Records provided:

= = = = =

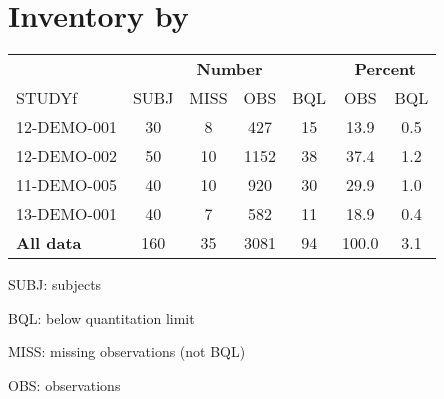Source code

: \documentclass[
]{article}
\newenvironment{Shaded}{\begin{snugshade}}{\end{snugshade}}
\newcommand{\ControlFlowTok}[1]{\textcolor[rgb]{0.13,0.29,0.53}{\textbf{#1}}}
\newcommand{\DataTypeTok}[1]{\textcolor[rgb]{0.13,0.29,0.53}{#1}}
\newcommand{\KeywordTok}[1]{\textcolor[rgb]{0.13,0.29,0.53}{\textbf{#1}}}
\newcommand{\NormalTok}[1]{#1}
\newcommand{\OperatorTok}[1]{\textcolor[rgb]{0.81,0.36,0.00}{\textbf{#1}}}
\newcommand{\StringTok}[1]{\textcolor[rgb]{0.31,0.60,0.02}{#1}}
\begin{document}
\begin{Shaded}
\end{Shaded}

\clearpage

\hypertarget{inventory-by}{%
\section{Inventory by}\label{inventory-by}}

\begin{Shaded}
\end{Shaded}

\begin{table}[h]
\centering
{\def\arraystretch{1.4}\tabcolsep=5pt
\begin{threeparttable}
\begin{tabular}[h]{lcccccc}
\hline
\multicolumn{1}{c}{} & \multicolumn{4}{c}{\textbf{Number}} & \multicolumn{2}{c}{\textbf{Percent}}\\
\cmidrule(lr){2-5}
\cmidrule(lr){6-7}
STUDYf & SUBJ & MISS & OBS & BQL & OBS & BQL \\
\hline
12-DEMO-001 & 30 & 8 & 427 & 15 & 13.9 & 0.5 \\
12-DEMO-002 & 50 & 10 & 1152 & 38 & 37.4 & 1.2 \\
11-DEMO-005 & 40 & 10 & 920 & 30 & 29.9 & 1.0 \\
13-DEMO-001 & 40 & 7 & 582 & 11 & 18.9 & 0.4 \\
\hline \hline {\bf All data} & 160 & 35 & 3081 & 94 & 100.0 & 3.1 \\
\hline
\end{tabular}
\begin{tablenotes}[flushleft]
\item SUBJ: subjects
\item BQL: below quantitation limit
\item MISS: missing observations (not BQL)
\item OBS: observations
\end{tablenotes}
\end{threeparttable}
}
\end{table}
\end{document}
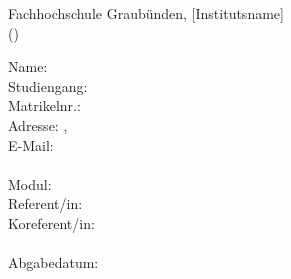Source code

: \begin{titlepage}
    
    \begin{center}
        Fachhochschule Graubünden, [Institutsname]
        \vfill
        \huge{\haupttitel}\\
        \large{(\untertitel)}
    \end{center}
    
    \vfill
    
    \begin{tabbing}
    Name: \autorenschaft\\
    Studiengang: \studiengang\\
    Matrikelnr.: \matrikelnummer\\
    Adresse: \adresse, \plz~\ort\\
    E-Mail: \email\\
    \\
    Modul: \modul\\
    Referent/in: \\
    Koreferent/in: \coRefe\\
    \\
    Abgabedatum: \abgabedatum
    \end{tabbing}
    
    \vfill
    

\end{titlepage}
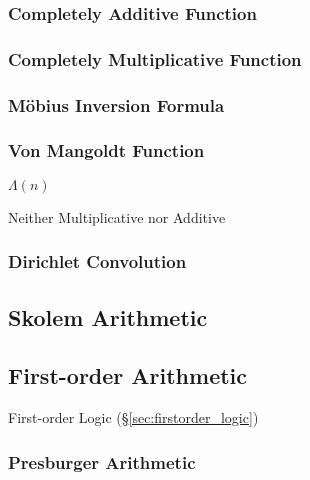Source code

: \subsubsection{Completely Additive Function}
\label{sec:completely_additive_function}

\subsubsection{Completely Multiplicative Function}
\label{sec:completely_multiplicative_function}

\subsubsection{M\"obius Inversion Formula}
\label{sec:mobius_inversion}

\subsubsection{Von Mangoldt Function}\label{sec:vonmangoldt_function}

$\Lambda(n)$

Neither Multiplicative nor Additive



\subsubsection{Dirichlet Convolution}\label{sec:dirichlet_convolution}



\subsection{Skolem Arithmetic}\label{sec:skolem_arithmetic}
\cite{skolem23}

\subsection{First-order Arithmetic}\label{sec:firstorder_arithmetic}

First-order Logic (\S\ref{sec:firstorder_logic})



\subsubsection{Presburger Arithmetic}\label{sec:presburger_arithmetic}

= = = = =

What is required: Every line in the data above that contains "newcommand" needs to be copied.

Finished exercise:
\newcommand{\ControlFlowTok}[1]{\textcolor[rgb]{0.13,0.29,0.53}{\textbf{#1}}}
\newcommand{\DataTypeTok}[1]{\textcolor[rgb]{0.13,0.29,0.53}{#1}}
\newcommand{\KeywordTok}[1]{\textcolor[rgb]{0.13,0.29,0.53}{\textbf{#1}}}
\newcommand{\NormalTok}[1]{#1}
\newcommand{\OperatorTok}[1]{\textcolor[rgb]{0.81,0.36,0.00}{\textbf{#1}}}
\newcommand{\StringTok}[1]{\textcolor[rgb]{0.31,0.60,0.02}{#1}}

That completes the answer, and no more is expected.